How to safely partition a hard-drive to accept a GNU/Linux distribution in the presence of OneKey Recovery

gpartedlenovo-laptoppartitioning

I am currently using a Lenovo Essentials G550 Laptop. When the laptop was sold by Lenovo, a proprietary recovery solution created by the same company was bundled with the laptop, taking the name of Lenovo OneKey Recovery. OKR uses software on-disk and a button adjacent to the power button to perform recovery and backup functions, including creating a series of CDs or DVDs which can be booted into to recover the machine factory defaults.

The problem comes in with the fact that, through examination with GParted, it is obvious that Lenovo has maxed out the entire disk – 3 primary partitions, and one extended partition containing one logical partition.

The partitioning scheme is almost exactly similar to this:

First Partition, Unnamed, Primary, NTFS, 200-300 MB, boot flag, almost certainly Master Boot Record Partition (no need to touch this really)

Second Partition, "C", "C:", and/or "OS Drive" (running Windows 7 Home Premium 64-bit Service Pack 1), Primary, NTFS, approximately 187 GB, contains Windows installation and personal files.

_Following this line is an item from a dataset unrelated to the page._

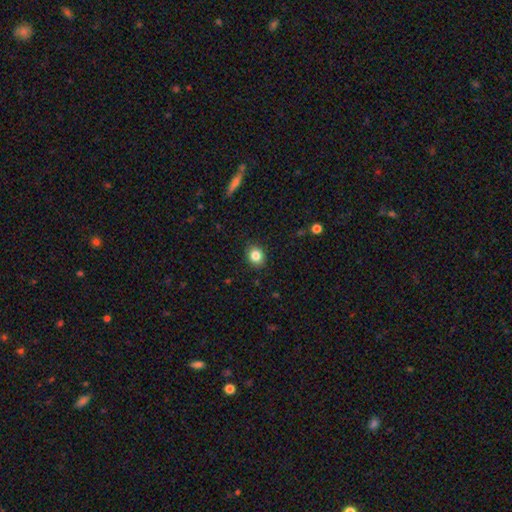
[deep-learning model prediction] Overall: smooth (84%). How rounded: round (57%; in between 42%). Merging: none (89%).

Third Partition, Unnamed, Extended, most likely NTFS, approx. 30 GB:
Logical Partition: "Lenovo", Logical, NTFS, approx. 30 GB, lba flag (which I take to mean it's bootable, which therefore could mean it contains the files necessary to boot after pressing the OKR button next to the power button) contains driver installation files and some sort of binary or hex file from OKR, which, when read, appears only to be a log. Partition mostly considered useless considering that restoration of driver installers is trivial and no real "recovery" data.

Fourth and final Partition, "LENOVO_PART", Primary, NTFS, 13-17 GB, hidden partition, contains actual recovery data for recovering Windows, and is most likely used to create and store backup images, which are then burned to CDs or DVDs.

The real dilemma I have here is, I was attempting to use GParted to shrink the C partition down, and modify the extended/logical partition setup so that I would have some unallocated space for Linux (one of my friends who is more experienced with the actual work of partitioning was operating GParted), and then do something to create new partitions for Linux. The C partition shrunk with no errors, but the re-sizing and moving around of partitions within the extended partitions subset would not really start, let alone complete, giving an error about not being able to work with the extended/logical partition's "constraints", whatever they are.

I would appreciate it if someone could direct as how to proceed from here – I have already created recovery disks, so that is not an issue, but if I could be given some tips on what to do, I would be thankful. I am reluctant, however to delete the recovery partitions, while possible, it would mean I would be unable to use my recovery disks, and could mean the bricking of my computer, however that specific side-effect is unlikely, as some users in the Lenovo Community forums have stated that they have removed OKR with no difficulty, but again, cannot use recovery disks afterward.

TL;DR: Lenovo maxes out the partition table and creates a frustrating situation with recovery partitions.

Best Answer

I think any way you slice it there's risk involved. Maybe your best option would be to copy this recovery partition elsewhere. Lenovo usually preinstalls an application to burn this recovery partition to DVDs. Basically, make a backup of a backup before moving partitions around. You never know what might get destroyed, or how exactly Lenovo set up their recovery partition.